## TO-DO ITEM
Each record below should be printed exactly as it was written.

## INPUT
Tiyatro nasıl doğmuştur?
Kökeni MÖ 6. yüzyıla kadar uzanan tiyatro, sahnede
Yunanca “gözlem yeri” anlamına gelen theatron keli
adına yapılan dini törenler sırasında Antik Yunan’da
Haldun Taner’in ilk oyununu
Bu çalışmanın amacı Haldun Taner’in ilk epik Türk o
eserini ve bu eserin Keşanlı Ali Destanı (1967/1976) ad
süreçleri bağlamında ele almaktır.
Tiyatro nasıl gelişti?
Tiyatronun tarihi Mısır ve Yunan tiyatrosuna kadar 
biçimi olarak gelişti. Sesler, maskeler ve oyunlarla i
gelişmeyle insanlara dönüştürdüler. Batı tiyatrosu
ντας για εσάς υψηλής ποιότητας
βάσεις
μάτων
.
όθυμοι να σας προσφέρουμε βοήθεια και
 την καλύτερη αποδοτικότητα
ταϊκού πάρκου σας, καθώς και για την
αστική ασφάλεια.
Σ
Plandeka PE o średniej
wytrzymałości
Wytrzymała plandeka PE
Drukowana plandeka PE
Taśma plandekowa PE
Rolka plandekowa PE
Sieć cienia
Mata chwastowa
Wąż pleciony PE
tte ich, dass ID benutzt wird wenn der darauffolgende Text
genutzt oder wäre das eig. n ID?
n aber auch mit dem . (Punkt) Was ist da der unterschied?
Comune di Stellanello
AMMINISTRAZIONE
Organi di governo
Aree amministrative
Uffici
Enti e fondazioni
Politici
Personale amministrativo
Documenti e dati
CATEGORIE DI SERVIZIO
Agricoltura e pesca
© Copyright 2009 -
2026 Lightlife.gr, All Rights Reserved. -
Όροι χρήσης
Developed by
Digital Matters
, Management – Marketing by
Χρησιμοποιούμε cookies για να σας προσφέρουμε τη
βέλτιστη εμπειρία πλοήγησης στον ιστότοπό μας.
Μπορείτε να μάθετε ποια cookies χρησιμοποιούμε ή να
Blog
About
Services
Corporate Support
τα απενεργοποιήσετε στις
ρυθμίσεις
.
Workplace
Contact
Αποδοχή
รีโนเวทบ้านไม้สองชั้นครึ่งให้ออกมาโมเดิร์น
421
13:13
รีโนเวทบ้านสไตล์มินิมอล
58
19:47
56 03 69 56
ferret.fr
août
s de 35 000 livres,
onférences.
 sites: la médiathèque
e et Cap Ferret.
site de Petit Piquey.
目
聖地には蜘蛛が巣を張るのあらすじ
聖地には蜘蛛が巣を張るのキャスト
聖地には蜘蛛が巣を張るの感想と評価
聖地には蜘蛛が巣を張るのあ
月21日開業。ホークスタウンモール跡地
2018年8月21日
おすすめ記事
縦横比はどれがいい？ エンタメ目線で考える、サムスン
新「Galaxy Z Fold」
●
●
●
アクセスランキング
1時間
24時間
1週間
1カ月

## ANSWER TO THIS PROBLEM
Tiyatro nasıl doğmuştur?
Kökeni MÖ 6. yüzyıla kadar uzanan tiyatro, sahnede
Yunanca “gözlem yeri” anlamına gelen theatron keli
adına yapılan dini törenler sırasında Antik Yunan’da
Haldun Taner’in ilk oyununu
Bu çalışmanın amacı Haldun Taner’in ilk epik Türk o
eserini ve bu eserin Keşanlı Ali Destanı (1967/1976) ad
süreçleri bağlamında ele almaktır.
Tiyatro nasıl gelişti?
Tiyatronun tarihi Mısır ve Yunan tiyatrosuna kadar 
biçimi olarak gelişti. Sesler, maskeler ve oyunlarla i
gelişmeyle insanlara dönüştürdüler. Batı tiyatrosu
ντας για εσάς υψηλής ποιότητας
βάσεις
μάτων
.
όθυμοι να σας προσφέρουμε βοήθεια και
 την καλύτερη αποδοτικότητα
ταϊκού πάρκου σας, καθώς και για την
αστική ασφάλεια.
Σ
Plandeka PE o średniej
wytrzymałości
Wytrzymała plandeka PE
Drukowana plandeka PE
Taśma plandekowa PE
Rolka plandekowa PE
Sieć cienia
Mata chwastowa
Wąż pleciony PE
tte ich, dass ID benutzt wird wenn der darauffolgende Text
genutzt oder wäre das eig. n ID?
n aber auch mit dem . (Punkt) Was ist da der unterschied?
Comune di Stellanello
AMMINISTRAZIONE
Organi di governo
Aree amministrative
Uffici
Enti e fondazioni
Politici
Personale amministrativo
Documenti e dati
CATEGORIE DI SERVIZIO
Agricoltura e pesca
© Copyright 2009 -
2026 Lightlife.gr, All Rights Reserved. -
Όροι χρήσης
Developed by
Digital Matters
, Management – Marketing by
Χρησιμοποιούμε cookies για να σας προσφέρουμε τη
βέλτιστη εμπειρία πλοήγησης στον ιστότοπό μας.
Μπορείτε να μάθετε ποια cookies χρησιμοποιούμε ή να
Blog
About
Services
Corporate Support
τα απενεργοποιήσετε στις
ρυθμίσεις
.
Workplace
Contact
Αποδοχή
รีโนเวทบ้านไม้สองชั้นครึ่งให้ออกมาโมเดิร์น
421
13:13
รีโนเวทบ้านสไตล์มินิมอล
58
19:47
56 03 69 56
ferret.fr
août
s de 35 000 livres,
onférences.
 sites: la médiathèque
e et Cap Ferret.
site de Petit Piquey.
目
聖地には蜘蛛が巣を張るのあらすじ
聖地には蜘蛛が巣を張るのキャスト
聖地には蜘蛛が巣を張るの感想と評価
聖地には蜘蛛が巣を張るのあ
月21日開業。ホークスタウンモール跡地
2018年8月21日
おすすめ記事
縦横比はどれがいい？ エンタメ目線で考える、サムスン
新「Galaxy Z Fold」
●
●
●
アクセスランキング
1時間
24時間
1週間
1カ月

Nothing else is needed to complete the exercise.